Advertisement

Norwegian Women Stake Claim in Male Bastions as Fighter Pilots, on Submarines

Share
REUTERS

Norwegian women, who long ago shattered the dominance of men in politics, are breaking into one of the last male bastions--the military.

Women have taken jobs as fighter pilots and submarine officers and can be found in foreign hot spots as part of United Nations peacekeeping forces.

And if a war erupts, Norwegian women are not barred from combat as they are in several other North Atlantic Treaty Organization states.

Advertisement

“We have come further than many other (NATO members),” Defense Minister Johan Joergen Holst told Reuters.

“Some have problems imagining what it is like, being under command of a woman, but that’s easy. I’m a member of a government under the command of a woman and that’s no problem whatsoever.”

Norway’s Labor government is headed by Prime Minister Gro Harlem Brundtland and both the opposition Conservative Party and the agrarian Center Party have women leaders--with the result that about two-thirds of the electorate are led by women.

Women make up only 2.6% of Norway’s total armed forces and 4.4% of the officers.

Norway fully opened the army, the navy and the air force to women almost 10 years ago.

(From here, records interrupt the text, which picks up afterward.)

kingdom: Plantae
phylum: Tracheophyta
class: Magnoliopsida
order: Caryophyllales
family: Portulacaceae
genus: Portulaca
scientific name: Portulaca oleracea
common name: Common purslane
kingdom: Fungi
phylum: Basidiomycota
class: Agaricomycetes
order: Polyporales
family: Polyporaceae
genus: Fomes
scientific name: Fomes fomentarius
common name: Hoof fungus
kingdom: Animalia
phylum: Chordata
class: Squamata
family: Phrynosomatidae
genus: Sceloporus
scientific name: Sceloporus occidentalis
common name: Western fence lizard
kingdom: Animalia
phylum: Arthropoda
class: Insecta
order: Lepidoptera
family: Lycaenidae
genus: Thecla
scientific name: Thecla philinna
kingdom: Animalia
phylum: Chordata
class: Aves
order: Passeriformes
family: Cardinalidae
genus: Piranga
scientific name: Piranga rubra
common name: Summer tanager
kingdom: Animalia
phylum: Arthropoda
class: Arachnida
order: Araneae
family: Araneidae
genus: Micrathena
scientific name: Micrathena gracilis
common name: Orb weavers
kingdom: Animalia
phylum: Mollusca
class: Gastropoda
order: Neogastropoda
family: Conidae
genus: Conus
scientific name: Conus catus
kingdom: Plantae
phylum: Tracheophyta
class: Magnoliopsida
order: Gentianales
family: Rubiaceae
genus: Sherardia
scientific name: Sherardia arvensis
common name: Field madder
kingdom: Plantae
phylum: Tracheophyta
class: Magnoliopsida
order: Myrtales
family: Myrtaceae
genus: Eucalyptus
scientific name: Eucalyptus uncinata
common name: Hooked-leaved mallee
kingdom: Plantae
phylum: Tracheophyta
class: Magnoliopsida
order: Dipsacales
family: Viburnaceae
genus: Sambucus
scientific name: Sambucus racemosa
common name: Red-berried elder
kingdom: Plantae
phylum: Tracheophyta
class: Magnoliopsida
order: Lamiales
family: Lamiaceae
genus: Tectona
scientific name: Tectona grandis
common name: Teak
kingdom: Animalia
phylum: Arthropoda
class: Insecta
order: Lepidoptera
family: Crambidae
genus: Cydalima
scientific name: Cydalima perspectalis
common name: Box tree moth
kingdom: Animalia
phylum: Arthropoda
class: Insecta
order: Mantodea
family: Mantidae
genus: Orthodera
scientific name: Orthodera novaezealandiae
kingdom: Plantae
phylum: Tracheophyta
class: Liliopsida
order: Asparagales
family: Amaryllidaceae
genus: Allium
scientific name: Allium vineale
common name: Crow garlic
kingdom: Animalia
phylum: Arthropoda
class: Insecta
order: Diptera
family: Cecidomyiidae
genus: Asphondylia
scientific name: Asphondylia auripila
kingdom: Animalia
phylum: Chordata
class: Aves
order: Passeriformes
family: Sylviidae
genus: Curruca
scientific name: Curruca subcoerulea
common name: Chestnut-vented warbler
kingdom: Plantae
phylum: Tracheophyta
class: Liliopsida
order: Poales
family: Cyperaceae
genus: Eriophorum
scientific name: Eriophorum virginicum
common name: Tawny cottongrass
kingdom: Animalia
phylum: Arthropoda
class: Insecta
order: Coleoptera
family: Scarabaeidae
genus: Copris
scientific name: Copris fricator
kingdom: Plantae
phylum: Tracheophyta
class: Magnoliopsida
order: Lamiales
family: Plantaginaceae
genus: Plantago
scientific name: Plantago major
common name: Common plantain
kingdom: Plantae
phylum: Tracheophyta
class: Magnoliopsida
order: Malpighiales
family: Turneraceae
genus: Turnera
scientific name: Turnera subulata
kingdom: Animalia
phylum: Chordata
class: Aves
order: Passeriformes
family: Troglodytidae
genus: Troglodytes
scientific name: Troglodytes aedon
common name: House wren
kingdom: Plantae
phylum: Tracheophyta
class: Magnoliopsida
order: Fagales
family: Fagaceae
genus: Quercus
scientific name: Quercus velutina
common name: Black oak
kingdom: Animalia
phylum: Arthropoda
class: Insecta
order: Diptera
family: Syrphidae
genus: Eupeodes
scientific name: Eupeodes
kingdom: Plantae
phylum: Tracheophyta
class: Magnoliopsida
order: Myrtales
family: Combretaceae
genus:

But a few positions within the United Nations peacekeeping operations remain closed.

“People have a lot of expectations of a woman fighter pilot,” said 2nd Lt. Mette Groetteland, one of Norway’s two women jet fighter pilots. “I feel that my colleagues lose respect if I have a bad day of flying.”

But 23-year-old Groetteland, who flies F-16s and will be cleared for combat in December, does not feel discriminated against, although some people raise their eyebrows when they hear what she does for a living.

Advertisement

“Clearly, many encounter somewhat old-fashioned male attitudes on what is a woman’s role and what is a man’s role since the military in many ways is the last male bastion,” Holst said.

But some of the women say they are not treated any differently than their male colleagues.

“I don’t feel like a pioneer and I don’t think much about the fact that I’m a woman,” said 22-year-old Kristin Pedersen, who will have to serve 12 compulsory years with the air force when she finishes her fighter pilot training.

When planning their careers, both Groetteland and Pedersen imagined themselves in well-paid jobs within civil aviation at a later stage in life. Now they don’t.

“Civil aviation is just like driving a taxi,” said Groetteland, who said she would miss the challenges and excitement of flying loops, bombing raids and air-to-air combat when patrolling Norwegian airspace.

Norway forms the northern flank of NATO and shares an Arctic border with Russia.

But some women may soon find it harder to join the military as Norway plans major personnel cuts to trim the armed forces now that the Cold War is over.

Earlier this year, a government-appointed commission recommended that Norway should slash a quarter of its 25,000 defense jobs.

Advertisement

“We don’t put special emphasis on recruiting more and more women since we have to slim the organization,” said Holst, who announced in October that the defense budget would have to be cut by 2.4% in real terms next year.

Though jobs may be under the axe at home, Norway is still very much involved in U.N. peacekeeping forces and women now want all these jobs opened to them.

“We no longer accept that we cannot do a certain job abroad just because we are women. We want a debate on this,” said Bente Sleppen, an air force personnel officer who has served with the United Nations in Lebanon.

But Holst said certain U.N. positions might still only be filled by men. “We might wish to reform the attitude to women in some Muslim countries, but we cannot do that through decisions made by the Norwegian Defense Ministry.”